Remember how some
Democrats blamed LGBT people's push for
marriage equality for the 2004 election results?
Perhaps gays are now owed an apology.
The effort to defeat
Virginia's proposed constitutional amendment to ban
same-sex marriage apparently pulled thousands
of progressive voters out to the polls,
sending Democrat James Webb to the U.S. Senate by
the thinnest of margins and handing the upper
chamber to the Democrats for the next two years. A
10-to-1 spending edge by gays and their allies
depressed the final majority in favor of the
amendment to 57%, a far cry from the 75% support
that has typified amendment election results in the past.
A glance at the six
most populous left-of-center counties and
urban areas tells the story. Roughly 588,000
people voted on the marriage amendment in these
regions, with nearly 60%, or about 350,000,
people voting no. The other two relatively
uncontroversial ballot measures passed handily.

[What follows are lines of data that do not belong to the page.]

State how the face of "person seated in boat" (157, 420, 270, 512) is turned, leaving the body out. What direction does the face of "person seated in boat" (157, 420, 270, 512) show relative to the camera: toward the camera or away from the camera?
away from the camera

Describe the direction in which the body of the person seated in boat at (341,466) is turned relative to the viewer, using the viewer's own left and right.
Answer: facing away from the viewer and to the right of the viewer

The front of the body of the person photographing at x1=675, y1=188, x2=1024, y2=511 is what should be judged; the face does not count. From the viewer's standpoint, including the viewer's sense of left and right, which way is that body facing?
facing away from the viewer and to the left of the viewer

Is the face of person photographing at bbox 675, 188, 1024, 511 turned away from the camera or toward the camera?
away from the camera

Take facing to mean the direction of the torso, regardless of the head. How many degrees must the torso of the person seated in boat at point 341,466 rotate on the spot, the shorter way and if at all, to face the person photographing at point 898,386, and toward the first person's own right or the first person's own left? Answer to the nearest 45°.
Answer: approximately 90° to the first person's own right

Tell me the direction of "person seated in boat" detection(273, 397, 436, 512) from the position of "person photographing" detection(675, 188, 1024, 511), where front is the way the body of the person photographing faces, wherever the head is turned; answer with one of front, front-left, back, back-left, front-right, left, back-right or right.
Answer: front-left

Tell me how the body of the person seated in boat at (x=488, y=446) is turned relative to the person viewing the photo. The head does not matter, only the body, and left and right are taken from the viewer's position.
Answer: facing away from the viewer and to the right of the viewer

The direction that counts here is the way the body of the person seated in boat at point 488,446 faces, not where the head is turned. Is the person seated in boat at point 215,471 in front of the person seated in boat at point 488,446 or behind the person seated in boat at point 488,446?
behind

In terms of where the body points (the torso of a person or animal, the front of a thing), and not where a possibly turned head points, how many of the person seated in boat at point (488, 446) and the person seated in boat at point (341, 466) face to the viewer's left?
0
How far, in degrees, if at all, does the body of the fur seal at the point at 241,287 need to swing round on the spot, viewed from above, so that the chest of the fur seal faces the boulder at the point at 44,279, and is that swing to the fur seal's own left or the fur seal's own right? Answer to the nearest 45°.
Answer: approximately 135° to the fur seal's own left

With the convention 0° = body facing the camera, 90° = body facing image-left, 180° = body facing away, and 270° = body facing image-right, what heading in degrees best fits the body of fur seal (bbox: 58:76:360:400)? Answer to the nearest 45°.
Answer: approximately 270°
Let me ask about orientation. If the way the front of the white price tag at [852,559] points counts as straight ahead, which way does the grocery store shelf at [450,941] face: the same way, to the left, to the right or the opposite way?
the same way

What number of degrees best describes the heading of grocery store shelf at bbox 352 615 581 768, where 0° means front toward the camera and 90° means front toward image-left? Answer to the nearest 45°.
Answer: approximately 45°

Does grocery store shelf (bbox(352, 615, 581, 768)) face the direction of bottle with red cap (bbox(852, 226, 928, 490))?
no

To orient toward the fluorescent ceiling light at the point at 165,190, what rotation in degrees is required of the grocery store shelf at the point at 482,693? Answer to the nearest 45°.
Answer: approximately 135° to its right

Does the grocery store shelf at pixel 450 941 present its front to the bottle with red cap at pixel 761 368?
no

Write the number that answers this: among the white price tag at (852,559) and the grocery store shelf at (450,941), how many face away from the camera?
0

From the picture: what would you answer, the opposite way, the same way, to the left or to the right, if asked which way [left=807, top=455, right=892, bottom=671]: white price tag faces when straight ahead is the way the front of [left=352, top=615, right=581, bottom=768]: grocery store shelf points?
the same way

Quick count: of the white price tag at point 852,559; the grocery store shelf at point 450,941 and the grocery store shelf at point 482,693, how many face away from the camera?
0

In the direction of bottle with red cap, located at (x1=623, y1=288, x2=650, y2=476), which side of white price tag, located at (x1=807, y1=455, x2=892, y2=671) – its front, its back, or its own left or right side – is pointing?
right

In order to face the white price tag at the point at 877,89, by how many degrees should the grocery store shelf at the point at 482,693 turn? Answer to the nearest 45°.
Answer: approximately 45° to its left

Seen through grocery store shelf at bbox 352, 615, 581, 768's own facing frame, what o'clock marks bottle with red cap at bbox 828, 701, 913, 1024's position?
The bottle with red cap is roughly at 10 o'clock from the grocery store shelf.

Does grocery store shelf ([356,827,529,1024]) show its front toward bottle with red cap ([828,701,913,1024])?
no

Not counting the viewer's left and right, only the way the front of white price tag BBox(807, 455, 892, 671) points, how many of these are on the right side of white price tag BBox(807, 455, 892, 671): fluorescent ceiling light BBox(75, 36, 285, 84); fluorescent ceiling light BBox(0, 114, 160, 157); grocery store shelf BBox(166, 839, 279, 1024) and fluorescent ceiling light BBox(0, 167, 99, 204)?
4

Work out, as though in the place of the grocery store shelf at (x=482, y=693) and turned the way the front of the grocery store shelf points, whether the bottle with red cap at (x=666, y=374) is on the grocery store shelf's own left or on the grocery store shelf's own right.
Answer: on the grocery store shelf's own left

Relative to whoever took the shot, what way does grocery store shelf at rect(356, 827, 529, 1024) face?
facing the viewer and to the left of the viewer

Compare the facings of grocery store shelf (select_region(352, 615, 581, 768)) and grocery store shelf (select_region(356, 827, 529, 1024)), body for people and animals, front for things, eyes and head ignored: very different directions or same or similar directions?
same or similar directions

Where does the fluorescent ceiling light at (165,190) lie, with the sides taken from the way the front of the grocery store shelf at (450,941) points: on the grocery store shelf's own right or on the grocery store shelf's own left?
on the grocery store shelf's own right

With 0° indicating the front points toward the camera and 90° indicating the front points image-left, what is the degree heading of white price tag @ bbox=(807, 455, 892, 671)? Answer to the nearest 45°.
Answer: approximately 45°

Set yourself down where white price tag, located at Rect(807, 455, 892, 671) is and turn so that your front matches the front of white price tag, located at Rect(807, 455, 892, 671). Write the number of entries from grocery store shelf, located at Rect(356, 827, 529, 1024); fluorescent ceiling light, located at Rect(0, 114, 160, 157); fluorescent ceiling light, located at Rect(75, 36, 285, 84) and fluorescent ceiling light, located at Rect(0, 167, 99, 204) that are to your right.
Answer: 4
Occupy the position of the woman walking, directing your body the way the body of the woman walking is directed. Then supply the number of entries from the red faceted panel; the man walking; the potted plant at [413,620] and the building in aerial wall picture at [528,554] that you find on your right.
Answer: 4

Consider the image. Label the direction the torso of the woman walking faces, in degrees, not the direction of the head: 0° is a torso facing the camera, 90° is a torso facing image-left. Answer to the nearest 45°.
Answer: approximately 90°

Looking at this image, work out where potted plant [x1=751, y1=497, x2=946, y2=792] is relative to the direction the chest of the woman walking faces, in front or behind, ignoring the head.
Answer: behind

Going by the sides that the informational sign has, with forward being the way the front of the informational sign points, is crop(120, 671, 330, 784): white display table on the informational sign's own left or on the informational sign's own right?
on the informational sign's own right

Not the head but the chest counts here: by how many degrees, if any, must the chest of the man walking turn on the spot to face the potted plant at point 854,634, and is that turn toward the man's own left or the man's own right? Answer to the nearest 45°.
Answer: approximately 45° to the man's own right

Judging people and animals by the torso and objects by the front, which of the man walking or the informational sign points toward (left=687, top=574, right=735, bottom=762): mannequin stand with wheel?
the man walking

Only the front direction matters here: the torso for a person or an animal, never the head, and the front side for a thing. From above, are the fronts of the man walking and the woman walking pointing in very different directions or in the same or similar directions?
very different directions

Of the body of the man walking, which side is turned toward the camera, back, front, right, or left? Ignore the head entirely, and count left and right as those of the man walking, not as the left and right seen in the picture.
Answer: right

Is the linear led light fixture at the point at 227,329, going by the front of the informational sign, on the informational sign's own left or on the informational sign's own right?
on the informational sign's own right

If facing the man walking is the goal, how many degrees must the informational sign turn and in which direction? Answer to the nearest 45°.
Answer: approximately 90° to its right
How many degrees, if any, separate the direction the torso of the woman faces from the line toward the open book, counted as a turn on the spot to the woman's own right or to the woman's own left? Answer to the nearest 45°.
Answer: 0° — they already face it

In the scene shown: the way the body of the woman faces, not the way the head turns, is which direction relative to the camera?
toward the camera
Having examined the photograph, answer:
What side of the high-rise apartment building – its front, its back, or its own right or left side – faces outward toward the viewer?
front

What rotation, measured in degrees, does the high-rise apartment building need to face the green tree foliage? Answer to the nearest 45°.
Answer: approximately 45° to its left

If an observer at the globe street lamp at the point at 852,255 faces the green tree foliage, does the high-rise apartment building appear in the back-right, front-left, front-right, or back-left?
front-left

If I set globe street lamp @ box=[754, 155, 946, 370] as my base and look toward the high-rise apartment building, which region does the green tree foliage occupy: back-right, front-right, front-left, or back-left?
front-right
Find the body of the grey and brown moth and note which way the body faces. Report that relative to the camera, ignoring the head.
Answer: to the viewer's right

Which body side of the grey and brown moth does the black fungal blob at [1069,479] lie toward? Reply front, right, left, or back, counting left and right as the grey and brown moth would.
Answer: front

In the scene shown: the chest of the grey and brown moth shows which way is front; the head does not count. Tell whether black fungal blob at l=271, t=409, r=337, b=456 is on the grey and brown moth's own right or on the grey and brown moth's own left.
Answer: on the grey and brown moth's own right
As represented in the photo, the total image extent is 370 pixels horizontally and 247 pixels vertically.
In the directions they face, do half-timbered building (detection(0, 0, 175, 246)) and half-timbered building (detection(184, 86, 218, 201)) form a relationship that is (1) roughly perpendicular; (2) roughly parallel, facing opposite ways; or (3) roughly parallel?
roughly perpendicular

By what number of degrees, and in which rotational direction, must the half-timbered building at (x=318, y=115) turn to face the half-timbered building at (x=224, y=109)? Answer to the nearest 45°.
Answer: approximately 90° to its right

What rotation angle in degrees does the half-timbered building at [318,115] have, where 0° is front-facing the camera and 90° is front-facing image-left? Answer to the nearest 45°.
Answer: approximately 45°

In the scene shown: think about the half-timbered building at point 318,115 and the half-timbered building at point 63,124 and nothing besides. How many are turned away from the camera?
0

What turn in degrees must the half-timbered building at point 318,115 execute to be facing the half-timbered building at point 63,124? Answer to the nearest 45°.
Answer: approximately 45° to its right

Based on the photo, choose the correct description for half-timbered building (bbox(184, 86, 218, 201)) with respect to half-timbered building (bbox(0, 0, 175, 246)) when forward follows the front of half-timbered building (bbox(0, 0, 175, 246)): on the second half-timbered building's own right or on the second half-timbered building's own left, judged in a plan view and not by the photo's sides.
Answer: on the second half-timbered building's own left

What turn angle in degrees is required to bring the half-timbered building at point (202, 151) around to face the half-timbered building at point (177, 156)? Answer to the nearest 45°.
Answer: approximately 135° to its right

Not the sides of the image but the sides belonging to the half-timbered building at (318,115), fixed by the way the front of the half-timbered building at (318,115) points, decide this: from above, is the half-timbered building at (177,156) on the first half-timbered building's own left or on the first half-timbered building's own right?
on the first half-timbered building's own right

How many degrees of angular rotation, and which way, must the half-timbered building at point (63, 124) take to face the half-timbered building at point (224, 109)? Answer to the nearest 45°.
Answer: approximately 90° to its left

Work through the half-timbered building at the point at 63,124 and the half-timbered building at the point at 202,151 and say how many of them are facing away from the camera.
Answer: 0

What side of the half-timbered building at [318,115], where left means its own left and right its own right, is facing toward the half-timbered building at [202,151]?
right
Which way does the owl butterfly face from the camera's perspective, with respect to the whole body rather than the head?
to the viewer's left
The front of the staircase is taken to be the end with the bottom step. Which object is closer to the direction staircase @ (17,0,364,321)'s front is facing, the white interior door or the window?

But
they passed without the participation of
roughly 25,000 voters who weighed in on the marriage
amendment but took no stand on the other questions
one way or another.
Did those voters also
vote for James Webb? It appears they did. Webb
won the six regions 64%–36%, taking 377,000
out of 593,000 Senate votes cast in these locations.
Statewide, Webb beat
incumbent George Allen 1,175,606 to 1,166,277,
a difference of fewer than 10,000 votes.